Celebrate the history of statistics: Drink a Guinness

How a master brewer forged new ground in the quantitative progress of science

Published September 28, 2009 10:23PM (EDT)

Any statistics treatise that includes a reference to "the great experimental maltster and barley farmer" Edwin S. Beaven is obviously well worth reading. Naturally, I had never heard of Mr. Beaven before imbibing "Great Lease, Arthur Guinness -- Lovely Day for a Gosset!", Stephen T. Ziliak's tale of how a master brewer at Arthur Guinness Son & Company, Ltd, perfected "small sample theory." I'm just happy to know that there is a world where experimental maltsters get the recognition and hero worship that they deserve. This is a good thing. (Found via Mark Thoma.)

There is much to learn from Ziliak's mildly inebriated story of "Guinessometrics," to be published in the Journal of Wine Economics' special "Beeronomics" issue. For example, I did not know that Nigeria is Guiness's third largest market after the UK and Ireland. And I was sadly unaware that "Fermentation studies have been at the center of quantitative progress in science."

Although it sure makes sense when you think about it. If necessity is the mother of invention, then the necessity of brewing quality spirits should naturally be the mother of quantitative progress in science. Of course Joseph Priestley discovered carbon dioxide while "studying gases emitted from experimental beer he was brewing." And of course Lavoisier's brilliant insight into "the principle of conservation of mass" came in the context of his description of what happened when he experimented with fermenting grapes into wine. Who says science and alcohol don't mix? Without alcohol, we might not have science. Or at the very least, chemistry.

I am not well enough versed in the history of statistics to judge Ziliak's central thesis, which is that the legendary master brewer William Gosset's "exacting approach to discovering the sources of errors, both random and real, in his and in others' experiments on fermentation and plant inputs, marked a significant advance over the approaches taken by previous students." But packed in with so many jokes about hops and yeast, one hardly wishes to quibble..

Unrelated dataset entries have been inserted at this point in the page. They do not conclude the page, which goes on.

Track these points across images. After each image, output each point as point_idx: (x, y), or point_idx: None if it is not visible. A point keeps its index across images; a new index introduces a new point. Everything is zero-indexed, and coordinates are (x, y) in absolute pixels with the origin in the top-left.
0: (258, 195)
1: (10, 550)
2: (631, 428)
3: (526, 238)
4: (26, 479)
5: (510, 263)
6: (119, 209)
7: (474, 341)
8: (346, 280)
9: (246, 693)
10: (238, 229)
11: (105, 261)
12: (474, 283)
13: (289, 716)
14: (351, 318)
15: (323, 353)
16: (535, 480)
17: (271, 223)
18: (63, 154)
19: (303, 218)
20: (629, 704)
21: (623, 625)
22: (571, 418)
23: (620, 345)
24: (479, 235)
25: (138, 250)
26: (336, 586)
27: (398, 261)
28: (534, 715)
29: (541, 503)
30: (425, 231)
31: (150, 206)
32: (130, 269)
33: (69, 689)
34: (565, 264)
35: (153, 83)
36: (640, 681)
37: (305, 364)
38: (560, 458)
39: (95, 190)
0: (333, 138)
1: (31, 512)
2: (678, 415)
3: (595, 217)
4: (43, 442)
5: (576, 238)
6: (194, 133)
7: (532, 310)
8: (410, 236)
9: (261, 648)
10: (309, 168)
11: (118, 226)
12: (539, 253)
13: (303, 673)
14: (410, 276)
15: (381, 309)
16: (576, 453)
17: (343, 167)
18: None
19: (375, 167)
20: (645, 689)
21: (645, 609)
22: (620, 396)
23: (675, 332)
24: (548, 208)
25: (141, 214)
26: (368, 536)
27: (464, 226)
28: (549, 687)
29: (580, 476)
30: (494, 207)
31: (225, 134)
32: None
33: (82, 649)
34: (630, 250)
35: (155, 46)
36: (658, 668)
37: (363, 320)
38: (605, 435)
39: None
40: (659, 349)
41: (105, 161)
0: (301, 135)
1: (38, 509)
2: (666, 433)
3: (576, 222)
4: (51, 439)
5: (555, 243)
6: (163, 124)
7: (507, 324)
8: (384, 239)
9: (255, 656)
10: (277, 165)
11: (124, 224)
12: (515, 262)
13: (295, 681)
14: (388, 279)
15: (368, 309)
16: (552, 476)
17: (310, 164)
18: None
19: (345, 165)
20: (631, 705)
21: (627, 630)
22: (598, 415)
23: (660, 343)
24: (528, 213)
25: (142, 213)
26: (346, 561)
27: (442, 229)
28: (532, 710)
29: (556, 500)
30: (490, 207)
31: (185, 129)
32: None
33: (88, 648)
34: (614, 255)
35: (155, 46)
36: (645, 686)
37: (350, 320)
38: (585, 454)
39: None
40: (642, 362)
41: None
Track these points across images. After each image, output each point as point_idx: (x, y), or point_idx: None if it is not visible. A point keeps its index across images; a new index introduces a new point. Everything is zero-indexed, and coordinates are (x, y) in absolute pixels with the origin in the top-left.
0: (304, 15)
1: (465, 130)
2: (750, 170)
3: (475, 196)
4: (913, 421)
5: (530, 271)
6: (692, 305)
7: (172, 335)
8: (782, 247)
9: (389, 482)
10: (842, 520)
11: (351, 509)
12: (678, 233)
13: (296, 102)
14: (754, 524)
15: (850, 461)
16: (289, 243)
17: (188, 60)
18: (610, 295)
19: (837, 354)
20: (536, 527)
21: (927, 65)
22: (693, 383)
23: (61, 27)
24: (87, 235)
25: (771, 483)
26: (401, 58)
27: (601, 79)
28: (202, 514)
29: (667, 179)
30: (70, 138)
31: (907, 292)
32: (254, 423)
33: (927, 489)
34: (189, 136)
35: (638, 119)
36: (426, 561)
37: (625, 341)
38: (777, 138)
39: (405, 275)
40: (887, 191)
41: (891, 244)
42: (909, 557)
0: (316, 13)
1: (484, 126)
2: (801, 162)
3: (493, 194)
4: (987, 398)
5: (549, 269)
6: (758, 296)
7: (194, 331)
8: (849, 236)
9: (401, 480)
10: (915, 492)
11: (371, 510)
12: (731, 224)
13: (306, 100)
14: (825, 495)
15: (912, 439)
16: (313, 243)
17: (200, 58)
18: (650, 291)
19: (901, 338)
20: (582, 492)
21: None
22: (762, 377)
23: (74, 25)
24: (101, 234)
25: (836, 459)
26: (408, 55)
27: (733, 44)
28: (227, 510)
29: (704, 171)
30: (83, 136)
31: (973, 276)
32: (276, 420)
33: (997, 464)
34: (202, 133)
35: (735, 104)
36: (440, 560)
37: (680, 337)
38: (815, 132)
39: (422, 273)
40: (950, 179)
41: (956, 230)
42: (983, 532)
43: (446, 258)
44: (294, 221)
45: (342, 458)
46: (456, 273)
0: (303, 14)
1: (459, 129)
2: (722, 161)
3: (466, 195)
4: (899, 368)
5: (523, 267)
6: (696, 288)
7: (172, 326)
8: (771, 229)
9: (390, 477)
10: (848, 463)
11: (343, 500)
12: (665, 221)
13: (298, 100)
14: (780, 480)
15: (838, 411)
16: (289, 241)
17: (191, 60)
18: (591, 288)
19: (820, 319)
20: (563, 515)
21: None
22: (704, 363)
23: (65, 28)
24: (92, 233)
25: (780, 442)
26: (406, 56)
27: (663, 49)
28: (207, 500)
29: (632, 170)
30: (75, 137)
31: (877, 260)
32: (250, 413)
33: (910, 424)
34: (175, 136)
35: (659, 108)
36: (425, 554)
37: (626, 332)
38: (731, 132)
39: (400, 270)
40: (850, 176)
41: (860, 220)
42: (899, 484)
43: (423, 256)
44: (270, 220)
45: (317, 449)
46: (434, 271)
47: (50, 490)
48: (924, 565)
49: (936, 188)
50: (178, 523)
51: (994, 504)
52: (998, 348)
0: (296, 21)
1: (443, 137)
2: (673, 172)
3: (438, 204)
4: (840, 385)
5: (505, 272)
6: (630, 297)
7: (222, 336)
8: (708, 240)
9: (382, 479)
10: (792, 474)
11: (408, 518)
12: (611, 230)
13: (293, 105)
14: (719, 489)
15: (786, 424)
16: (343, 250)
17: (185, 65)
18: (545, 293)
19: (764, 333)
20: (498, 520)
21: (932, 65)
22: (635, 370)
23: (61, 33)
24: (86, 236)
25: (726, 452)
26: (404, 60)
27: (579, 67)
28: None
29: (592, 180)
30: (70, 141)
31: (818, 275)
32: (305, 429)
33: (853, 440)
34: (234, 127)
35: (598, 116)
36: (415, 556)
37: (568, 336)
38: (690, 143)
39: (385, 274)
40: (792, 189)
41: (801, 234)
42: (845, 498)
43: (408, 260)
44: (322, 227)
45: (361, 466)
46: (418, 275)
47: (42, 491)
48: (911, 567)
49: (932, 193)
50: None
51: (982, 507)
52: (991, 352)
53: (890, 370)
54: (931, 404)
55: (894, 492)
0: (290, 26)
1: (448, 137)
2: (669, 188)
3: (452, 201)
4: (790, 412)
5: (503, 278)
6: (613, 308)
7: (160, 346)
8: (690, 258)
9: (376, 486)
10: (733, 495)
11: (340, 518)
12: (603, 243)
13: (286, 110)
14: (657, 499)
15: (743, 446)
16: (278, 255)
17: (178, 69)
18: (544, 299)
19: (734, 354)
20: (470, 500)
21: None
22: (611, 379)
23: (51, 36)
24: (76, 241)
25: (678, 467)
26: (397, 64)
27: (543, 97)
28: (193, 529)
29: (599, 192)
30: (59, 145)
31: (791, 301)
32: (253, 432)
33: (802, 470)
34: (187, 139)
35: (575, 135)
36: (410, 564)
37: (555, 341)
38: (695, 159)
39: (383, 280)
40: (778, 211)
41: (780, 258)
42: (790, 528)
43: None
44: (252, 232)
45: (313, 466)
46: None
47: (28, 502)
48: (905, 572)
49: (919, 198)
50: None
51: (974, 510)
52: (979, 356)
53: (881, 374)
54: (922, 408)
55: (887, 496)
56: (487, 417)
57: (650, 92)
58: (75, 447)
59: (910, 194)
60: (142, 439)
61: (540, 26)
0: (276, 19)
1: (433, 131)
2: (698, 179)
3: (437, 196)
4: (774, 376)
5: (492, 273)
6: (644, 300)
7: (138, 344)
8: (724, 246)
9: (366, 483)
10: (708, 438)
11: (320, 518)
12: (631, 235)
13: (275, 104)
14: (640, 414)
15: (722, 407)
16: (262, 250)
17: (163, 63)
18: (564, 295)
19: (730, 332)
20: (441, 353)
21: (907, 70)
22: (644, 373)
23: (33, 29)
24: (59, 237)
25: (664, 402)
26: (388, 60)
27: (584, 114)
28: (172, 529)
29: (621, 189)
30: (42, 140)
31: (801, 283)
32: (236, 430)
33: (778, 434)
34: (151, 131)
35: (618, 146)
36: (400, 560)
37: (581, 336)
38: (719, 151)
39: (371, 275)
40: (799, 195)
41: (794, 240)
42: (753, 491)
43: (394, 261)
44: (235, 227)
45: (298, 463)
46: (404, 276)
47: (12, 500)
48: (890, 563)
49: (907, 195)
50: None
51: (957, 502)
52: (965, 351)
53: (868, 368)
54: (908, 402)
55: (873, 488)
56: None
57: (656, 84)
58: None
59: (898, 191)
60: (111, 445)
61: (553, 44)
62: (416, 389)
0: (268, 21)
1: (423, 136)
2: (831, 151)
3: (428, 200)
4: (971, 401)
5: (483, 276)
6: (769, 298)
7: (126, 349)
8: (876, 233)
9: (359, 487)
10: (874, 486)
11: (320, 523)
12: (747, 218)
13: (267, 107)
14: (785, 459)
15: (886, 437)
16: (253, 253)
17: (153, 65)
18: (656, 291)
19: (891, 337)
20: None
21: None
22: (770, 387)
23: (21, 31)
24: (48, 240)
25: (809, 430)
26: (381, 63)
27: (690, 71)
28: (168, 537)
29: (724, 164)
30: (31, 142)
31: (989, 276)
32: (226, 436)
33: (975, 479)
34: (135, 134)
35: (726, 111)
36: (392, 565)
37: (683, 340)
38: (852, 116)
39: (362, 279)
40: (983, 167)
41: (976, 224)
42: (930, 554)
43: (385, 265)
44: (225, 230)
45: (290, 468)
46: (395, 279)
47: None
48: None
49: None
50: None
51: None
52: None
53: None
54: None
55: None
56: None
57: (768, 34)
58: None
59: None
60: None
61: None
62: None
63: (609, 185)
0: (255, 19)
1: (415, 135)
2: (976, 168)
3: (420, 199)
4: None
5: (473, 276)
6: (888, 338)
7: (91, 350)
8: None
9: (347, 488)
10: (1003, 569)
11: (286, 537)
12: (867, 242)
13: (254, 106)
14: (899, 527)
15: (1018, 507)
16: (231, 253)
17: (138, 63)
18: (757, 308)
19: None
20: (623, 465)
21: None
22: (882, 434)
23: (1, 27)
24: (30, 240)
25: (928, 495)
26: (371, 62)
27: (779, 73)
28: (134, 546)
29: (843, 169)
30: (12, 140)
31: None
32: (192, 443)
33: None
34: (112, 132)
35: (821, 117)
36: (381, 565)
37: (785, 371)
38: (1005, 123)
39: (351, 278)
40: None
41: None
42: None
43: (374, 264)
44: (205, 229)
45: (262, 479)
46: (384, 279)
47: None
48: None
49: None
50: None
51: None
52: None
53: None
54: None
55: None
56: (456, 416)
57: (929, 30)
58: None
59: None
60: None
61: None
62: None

Say goodbye to the "look-touch-and-sniff approach of 18th century craft brewers." By the time Gosset arrived, in the early 20th century, Guinness was the largest brewer in the world, and Gosset had to solve some hard practical problems. For example, when producing beer by the millions of hogsheads, how do you ensure the quality of your ingredients when dealing with huge quantities? As Ziliak notes: "You don't have to tell a brewer that running a series of experiments on malt characteristics or of yield trials on barley can grow expensive, fast." You can't test it all: In fact, there's an economic imperative mandating testing as small a sample as you can get away with. But the smaller the sample tested, the larger the potential error rate. According to Ziliak, Gosset devoted four decades to refining the state-of-the-art in statistical analysis on such subjects, all for the greater glory of Guinness.

But then again, how does such brilliance compare with a can of Coors Light featuring mountains that turn blue when the "world's most refreshing beer" is appropriately cold? How come Gosset never thought of that?